Comme une trahison de l’esprit des combats que mena cette jeunesse.

Face au capitalisme mortifère, face à l’impérialisme lui-même américain qui de Hanoï à Saigon massacrait tant et plus.

Et puis son mépris à l’encontre des mouvements qui en France firent vaciller le pouvoir gaullien.

Le vieillard n’avait entraperçu que les reflets que lui renvoyait la société des nantis à laquelle il était viscéralement lié, dont il n’a jamais cessé de défendre les intérêts.

Lui qui ne vit rien du « vrai » Paris de 1968.

Lui qui, avec le recul nécessaire, n’observa que la partie visible de l’iceberg, celle sur laquelle trônèrent d’inconséquents « leaders » récupérables par la Machinerie étatique.

Lui qui n’a pas marché au milieu des foules de gens ordinaires.

Lui qui n’a pas chanté au beau milieu de ces foules-là, avec tous ces gens dont les rêves dépassaient sans aucun doute son entendement.

Lui qui n’a pas vibré aux instants du bonheur partagé par des multitudes de femmes et d’hommes montant à l’assaut des citadelles à l’abri desquelles la classe capitaliste faisait régner « son » ordre politique et social.

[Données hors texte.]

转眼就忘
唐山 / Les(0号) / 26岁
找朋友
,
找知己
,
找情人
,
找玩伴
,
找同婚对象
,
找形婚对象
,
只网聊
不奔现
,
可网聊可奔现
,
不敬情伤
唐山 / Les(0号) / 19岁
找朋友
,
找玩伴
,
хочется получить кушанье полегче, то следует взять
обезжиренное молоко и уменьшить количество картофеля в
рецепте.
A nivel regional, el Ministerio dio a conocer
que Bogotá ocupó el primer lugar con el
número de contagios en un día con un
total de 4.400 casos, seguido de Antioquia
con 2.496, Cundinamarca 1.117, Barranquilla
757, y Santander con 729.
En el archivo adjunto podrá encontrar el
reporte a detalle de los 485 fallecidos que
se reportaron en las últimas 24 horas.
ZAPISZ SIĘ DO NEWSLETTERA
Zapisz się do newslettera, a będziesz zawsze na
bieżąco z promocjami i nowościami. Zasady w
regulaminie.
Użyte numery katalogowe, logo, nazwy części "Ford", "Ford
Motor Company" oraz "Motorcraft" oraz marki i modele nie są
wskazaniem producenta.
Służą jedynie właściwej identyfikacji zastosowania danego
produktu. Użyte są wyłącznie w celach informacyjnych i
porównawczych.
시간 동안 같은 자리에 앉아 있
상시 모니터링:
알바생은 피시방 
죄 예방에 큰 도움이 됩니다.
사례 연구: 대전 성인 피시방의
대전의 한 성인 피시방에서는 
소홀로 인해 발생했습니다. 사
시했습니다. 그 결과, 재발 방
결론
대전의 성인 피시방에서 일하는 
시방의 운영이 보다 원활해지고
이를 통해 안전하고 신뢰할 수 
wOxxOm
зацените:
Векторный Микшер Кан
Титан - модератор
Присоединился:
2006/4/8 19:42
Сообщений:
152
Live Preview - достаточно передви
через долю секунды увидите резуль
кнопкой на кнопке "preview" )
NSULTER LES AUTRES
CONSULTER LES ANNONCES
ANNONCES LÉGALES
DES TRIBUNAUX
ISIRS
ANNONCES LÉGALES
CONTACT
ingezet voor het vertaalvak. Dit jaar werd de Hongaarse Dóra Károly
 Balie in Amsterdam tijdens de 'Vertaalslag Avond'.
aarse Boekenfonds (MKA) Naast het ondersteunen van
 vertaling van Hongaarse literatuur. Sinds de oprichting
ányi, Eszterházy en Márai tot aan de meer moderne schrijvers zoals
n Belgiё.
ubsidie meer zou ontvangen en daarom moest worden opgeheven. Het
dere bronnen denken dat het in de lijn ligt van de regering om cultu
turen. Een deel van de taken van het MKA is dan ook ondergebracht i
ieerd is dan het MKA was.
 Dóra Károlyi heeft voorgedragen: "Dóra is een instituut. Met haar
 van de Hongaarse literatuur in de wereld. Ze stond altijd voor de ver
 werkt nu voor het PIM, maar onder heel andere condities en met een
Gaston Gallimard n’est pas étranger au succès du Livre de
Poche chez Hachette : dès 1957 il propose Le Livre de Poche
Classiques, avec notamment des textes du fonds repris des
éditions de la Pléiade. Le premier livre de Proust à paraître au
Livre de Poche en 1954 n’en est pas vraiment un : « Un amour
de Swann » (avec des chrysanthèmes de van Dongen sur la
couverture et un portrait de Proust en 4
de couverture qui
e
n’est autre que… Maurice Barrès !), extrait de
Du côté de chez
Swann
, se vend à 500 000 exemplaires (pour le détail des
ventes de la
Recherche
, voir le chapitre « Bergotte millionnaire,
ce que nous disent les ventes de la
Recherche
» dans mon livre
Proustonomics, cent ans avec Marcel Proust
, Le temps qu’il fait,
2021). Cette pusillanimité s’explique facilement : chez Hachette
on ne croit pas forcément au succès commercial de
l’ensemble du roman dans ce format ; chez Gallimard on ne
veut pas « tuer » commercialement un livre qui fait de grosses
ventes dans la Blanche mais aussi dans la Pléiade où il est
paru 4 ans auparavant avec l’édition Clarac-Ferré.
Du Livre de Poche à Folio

Lui qui n’a pas goûté à ce parfum de liberté qui enivra les damnés de la terre de France.

Au point qu’il oublie de ne serait-ce mentionner dans son énumération des « choses profitables » qui émergèrent de Mai 1968 les conséquences des grèves ouvrières.

La grande peur de la classe capitaliste, associée à celle des hommes politiques de droite, laquelle poussa le Général aux bras si longs, celui-même qui dix ans plus tôt avait reconquis le pouvoir au lendemain d’un coup d’état fomenté par un quarteron d’Engalonnés qui n’avaient alors pas hésité à trahir les idéaux de la République.

Les acquis pas si négligeables que cela qui résultèrent des accords de Grenelle.

Et surtout, oui, surtout, cette conviction désormais inscrite dans les mémoires que rien ne serait impossible.

Le vieillard, face à ce beau chambardement, en est resté au récit dont Louis Malle fit un film insignifiant.

« Milou en mai ».

Ce titre ne vous dit rien ?

Cela n’a aucune importance.

Les histoires d’héritage de nantis provinciaux sont du genre ennuyeux.